PROBLEM REQUIREMENTS -
If a line in the entries below holds the string "model", copy it.

RECORDED DATA -
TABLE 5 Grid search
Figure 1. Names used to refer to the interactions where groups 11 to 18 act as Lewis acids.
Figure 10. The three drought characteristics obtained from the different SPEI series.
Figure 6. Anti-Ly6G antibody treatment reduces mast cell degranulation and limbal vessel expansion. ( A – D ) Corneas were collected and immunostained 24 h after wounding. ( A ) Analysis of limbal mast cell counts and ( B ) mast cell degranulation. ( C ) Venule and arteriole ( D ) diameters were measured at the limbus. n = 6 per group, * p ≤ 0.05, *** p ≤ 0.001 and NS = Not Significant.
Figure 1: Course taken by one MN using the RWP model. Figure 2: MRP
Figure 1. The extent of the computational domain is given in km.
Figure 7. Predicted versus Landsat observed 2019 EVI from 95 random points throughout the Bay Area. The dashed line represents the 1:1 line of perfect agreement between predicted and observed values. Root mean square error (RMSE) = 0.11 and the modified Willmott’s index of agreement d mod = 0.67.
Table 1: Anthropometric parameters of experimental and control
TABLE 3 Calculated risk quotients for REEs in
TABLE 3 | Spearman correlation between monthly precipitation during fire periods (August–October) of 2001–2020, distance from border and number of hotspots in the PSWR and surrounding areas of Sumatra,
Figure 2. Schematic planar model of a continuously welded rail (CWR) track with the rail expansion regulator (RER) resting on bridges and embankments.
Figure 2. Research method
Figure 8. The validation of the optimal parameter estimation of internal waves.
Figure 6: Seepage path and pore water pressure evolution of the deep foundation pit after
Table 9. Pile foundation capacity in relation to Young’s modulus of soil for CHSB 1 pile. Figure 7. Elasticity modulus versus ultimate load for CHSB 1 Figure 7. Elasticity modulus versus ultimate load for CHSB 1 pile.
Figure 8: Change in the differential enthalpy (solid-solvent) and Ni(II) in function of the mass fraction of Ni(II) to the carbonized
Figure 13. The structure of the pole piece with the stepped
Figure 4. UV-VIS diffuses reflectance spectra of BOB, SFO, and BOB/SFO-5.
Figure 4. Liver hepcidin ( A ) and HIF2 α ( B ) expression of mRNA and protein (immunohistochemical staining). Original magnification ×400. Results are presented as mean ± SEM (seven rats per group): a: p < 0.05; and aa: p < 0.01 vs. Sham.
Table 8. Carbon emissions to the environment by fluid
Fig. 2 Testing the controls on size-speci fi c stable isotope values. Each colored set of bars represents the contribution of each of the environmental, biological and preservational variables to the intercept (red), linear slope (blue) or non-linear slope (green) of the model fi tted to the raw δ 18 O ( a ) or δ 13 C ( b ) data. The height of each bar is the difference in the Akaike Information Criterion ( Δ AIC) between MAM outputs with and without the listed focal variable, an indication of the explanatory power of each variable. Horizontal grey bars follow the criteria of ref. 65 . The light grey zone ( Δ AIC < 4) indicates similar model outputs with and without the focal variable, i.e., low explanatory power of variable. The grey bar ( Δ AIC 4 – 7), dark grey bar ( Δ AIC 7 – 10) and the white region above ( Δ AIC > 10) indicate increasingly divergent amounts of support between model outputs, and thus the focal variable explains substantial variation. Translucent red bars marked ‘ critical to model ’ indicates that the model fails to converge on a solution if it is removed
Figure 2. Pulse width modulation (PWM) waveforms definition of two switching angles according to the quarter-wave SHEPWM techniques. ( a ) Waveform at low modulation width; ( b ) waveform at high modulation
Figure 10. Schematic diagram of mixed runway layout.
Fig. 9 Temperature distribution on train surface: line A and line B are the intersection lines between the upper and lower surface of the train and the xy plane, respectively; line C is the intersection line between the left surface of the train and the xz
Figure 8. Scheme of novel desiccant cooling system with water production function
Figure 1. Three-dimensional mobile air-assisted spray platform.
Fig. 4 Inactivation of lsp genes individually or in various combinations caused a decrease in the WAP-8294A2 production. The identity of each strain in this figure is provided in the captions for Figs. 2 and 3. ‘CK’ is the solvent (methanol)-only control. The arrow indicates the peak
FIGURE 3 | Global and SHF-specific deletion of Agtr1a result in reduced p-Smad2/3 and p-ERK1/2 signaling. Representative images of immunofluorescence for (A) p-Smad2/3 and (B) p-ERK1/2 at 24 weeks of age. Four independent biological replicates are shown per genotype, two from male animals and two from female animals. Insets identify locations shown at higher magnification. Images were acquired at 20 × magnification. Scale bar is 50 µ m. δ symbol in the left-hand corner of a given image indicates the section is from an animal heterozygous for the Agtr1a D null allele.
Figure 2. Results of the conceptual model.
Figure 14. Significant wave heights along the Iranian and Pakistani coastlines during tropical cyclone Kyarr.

WRITTEN RESPONSE -
Figure 1: Course taken by one MN using the RWP model. Figure 2: MRP
Figure 2. Schematic planar model of a continuously welded rail (CWR) track with the rail expansion regulator (RER) resting on bridges and embankments.
Fig. 2 Testing the controls on size-speci fi c stable isotope values. Each colored set of bars represents the contribution of each of the environmental, biological and preservational variables to the intercept (red), linear slope (blue) or non-linear slope (green) of the model fi tted to the raw δ 18 O ( a ) or δ 13 C ( b ) data. The height of each bar is the difference in the Akaike Information Criterion ( Δ AIC) between MAM outputs with and without the listed focal variable, an indication of the explanatory power of each variable. Horizontal grey bars follow the criteria of ref. 65 . The light grey zone ( Δ AIC < 4) indicates similar model outputs with and without the focal variable, i.e., low explanatory power of variable. The grey bar ( Δ AIC 4 – 7), dark grey bar ( Δ AIC 7 – 10) and the white region above ( Δ AIC > 10) indicate increasingly divergent amounts of support between model outputs, and thus the focal variable explains substantial variation. Translucent red bars marked ‘ critical to model ’ indicates that the model fails to converge on a solution if it is removed
Figure 2. Results of the conceptual model.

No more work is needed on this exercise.